* The problem
Copy all lines of the listing that include the string "Table".

* Data section
--

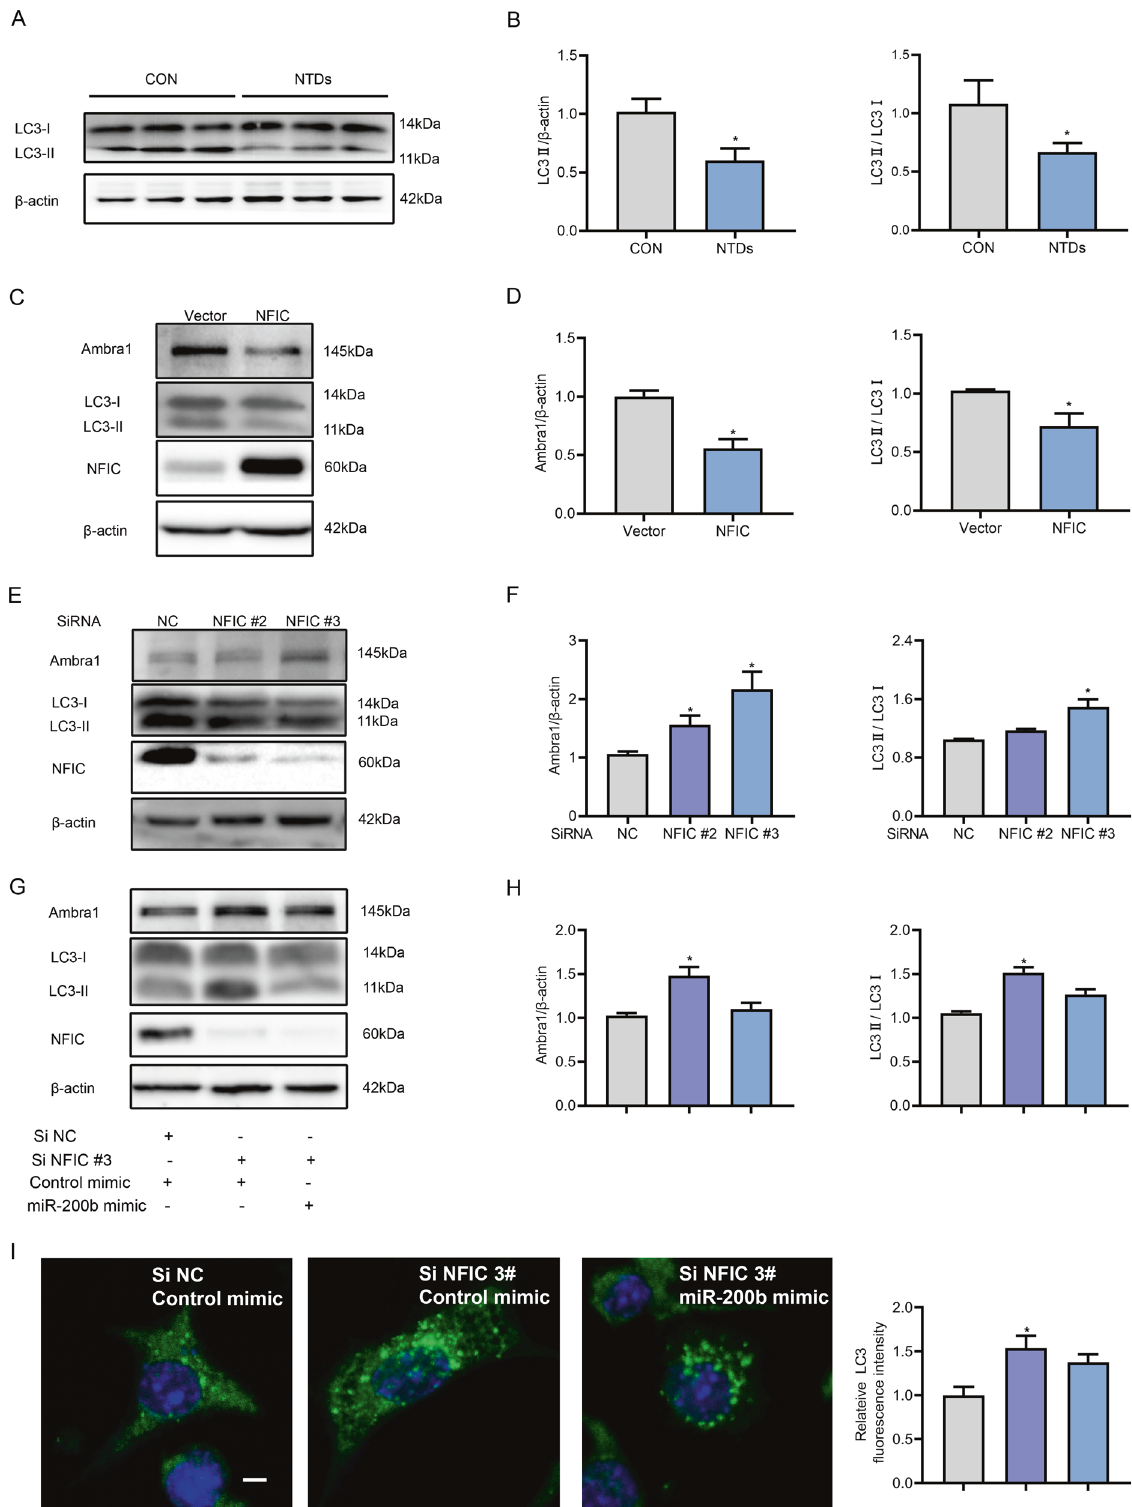
Fig. 4 miR-200b rescues NFIC knockdown-induced autophagy. A , B Protein expression of LC3 in normal and ATRA-induced NTD embryos ( n = 3). C , D Protein levels of Ambra1, LC3, and NFIC after C17.2 cells were transfected with the NFIC plasmid or the control vector. E , F Effect of NFIC SiRNA on the protein expression of Ambra1, LC3, and NFIC. G , H Ambra1, LC3, and NFIC protein expression in cells transfected with the NFIC SiRNA and the control mimic or the miR-200b mimic. I The fl uorescence intensity of LC3 in cells transfected with the NFIC SiRNA and the control mimic or the miR-200b mimic, scale bar = 5 µm. Experiments were repeated three times. * P < 0.05 vs. control group.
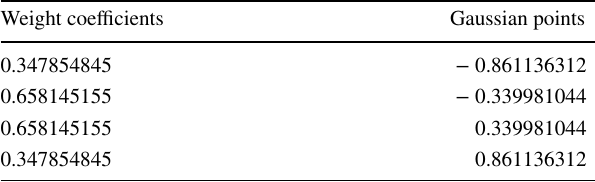
Table 1 Gaussian points and related weight coefficients Weight coefficients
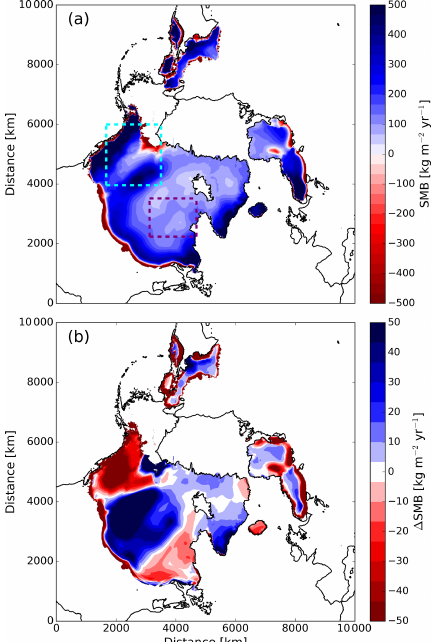
Figure A2. (a) Mean SMB field for one cycle of the idealised forc- ing. (b) Difference in SMB before and after a surge event for one cycle of the idealised forcing. Cyan and purple dashed boxes in (a) show Mackenzie and Hudson area,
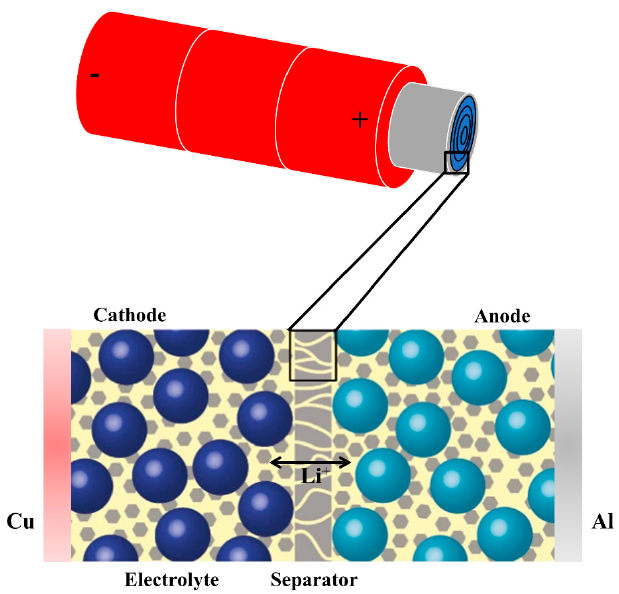
Table 1. General requirements for separators used in Li-ion batteries [8].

--

* Your solution
Table 1 Gaussian points and related weight coefficients Weight coefficients
Table 1. General requirements for separators used in Li-ion batteries [8].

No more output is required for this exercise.